In addition to the four slabs I received, Anita from Camaya also enclosed this small box of twelve assorted truffles and ganaches, complete with a menu listing the full range of Camaya chocolates. There are twenty seven available in all, so I had a chance to review just under half of the range.
The chocolates all have a quite distinctive look to them, as you can see.
So, what did I receive?
First one out was a white chocolate ganache with lemon, reinforced with a hint of limoncello. The tartness of the lemon was balance nicely by the soft sweetness of the ganache and white chocolate shell. Soft in the mouth, the lemon flavours were sharp and clean. A good counterpoint to white chocolate.
The other white chocolate ganache was a cardamon and cream blend. The cardamon flavour was there from the first bite, infusing the sweet creamy filling with its distinctive flavours. If you like cardamon, you’ll love this.
A milk chocolate with Tonka Bean was next up. I’d tried Tonka Bean before in a Stainer chocolate bar, and quite liked the flavour. It’s a distinctive, slighty nutty flavour which works very well with milk chocolate.
A basil and lime concoction provided some interesting subtle flavours. I’ve tried both basil chocolate and lime chocolate before, but I’ve never seen them combined. Both flavours are quite subtle – there’s no citrus blast or overpowering taste of basil, and the two work together surprisingly well. Top marks for bravery.
A real standout was the Sesame Crunch. Caramelised ganache with sesame brittle in dark chocolate. Burnt sugar and sesame flavours combine with the dark flavours of the cocoa to give a mouthwatering caramel/nut/cocoa hit. Delicious.

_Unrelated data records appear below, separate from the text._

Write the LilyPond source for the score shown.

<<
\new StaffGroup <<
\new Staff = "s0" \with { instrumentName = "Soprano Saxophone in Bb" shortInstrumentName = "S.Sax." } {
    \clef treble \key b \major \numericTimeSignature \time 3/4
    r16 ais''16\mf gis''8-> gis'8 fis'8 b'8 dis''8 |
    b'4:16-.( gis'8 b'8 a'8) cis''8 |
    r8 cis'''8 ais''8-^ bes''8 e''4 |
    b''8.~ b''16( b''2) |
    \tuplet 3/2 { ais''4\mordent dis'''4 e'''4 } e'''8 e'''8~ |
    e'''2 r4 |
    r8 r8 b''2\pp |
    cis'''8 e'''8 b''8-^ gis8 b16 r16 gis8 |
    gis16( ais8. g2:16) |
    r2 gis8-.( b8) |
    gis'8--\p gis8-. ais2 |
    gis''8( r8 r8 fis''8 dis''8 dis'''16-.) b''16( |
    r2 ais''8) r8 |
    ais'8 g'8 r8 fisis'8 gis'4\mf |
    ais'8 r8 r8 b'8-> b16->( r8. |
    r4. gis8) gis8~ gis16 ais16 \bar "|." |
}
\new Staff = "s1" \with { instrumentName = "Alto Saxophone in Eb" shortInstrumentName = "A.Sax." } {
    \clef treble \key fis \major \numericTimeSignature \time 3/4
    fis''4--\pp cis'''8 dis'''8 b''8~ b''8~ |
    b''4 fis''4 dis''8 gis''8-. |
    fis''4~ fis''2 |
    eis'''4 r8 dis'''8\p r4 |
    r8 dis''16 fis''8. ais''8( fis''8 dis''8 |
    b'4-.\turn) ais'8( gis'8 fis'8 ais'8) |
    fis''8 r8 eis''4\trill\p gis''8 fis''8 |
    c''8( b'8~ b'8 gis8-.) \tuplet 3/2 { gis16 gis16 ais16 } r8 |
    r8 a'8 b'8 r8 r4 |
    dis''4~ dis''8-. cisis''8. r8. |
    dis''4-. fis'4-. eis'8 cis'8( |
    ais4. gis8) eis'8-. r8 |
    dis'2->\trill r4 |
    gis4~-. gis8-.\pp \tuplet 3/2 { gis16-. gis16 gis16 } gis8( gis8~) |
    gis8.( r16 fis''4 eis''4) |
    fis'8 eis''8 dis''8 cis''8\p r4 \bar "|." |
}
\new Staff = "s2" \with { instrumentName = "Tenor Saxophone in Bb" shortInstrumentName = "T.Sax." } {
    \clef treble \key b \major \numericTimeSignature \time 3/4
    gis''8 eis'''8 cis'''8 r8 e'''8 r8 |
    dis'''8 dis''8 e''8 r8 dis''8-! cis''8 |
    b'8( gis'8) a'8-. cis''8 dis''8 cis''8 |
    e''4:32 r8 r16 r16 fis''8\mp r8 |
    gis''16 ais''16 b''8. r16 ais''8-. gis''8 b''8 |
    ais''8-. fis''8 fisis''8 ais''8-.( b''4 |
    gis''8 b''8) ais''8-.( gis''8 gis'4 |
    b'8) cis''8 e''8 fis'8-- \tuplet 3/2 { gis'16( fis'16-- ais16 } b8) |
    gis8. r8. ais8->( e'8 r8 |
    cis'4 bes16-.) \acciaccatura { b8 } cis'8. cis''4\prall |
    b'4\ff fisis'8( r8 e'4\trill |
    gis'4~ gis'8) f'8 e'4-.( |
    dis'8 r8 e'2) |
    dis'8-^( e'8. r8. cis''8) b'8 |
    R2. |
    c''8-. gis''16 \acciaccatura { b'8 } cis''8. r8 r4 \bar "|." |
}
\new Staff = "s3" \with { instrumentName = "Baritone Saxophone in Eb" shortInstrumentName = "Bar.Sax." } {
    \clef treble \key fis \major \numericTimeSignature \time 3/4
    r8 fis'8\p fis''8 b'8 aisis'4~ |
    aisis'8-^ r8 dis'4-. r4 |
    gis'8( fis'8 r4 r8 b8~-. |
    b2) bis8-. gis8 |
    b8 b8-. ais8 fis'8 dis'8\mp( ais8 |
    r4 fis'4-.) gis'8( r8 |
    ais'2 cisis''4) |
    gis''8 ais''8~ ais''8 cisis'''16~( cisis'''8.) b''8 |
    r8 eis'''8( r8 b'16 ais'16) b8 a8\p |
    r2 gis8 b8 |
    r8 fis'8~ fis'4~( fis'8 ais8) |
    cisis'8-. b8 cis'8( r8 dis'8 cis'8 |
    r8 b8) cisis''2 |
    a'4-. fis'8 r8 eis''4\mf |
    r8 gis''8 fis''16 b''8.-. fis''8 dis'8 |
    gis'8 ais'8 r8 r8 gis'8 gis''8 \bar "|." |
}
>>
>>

The Tanzanie proved to be a little disappointing. The dark cocoa flavours were there but the centre seemed to be lacking in moistness. It was a little too chewy compared to the previous ones. Possibly a storage or transporting issue, which was a shame.
A Mace and Lemon ganache had some interesting flavours. Both dark and milk chocolate were used to make this subtley flavoured concoction, which didn’t pack the lemony punch of the white chocolate ganache with lemon, but came across as a more delicate, cakey sort of flavour combination.
The ginger ganache was a lot less upfront than I had expected. The warming ginger flavour came through very slowly and never detracted from the dark cocoa flavours. Perhaps not strong enough for some people, but you could tell there was ginger there alright.
The dark chocolate and spearmint ganache was a bit of a let down. Not much mint flavour going on at all, but the ganache was soft and full of cocoa flavour.
The three truffles I tried were definitely the runts of the litter. From the menu I ascertained that I had been given a Malt Whiskey truffle, a Menthe truffle, and an Amaretto truffle, but the flavours just failed to make any sort of impact. I had expected much more flavour from these three, and I was disappointed to discover that two of them were indistinguishable from each other! Maybe they weren’t as fresh as they could have been, I don’t know.
Overall, a good selection of ganaches but with a slightly patchy performance. Based on the slab tastings, I know that the chocolate Camaya use is of a good standard, but I’d say that some of these chocolates need a bit of work to get them up to the high standard that’s expected from handmade premium chocolates.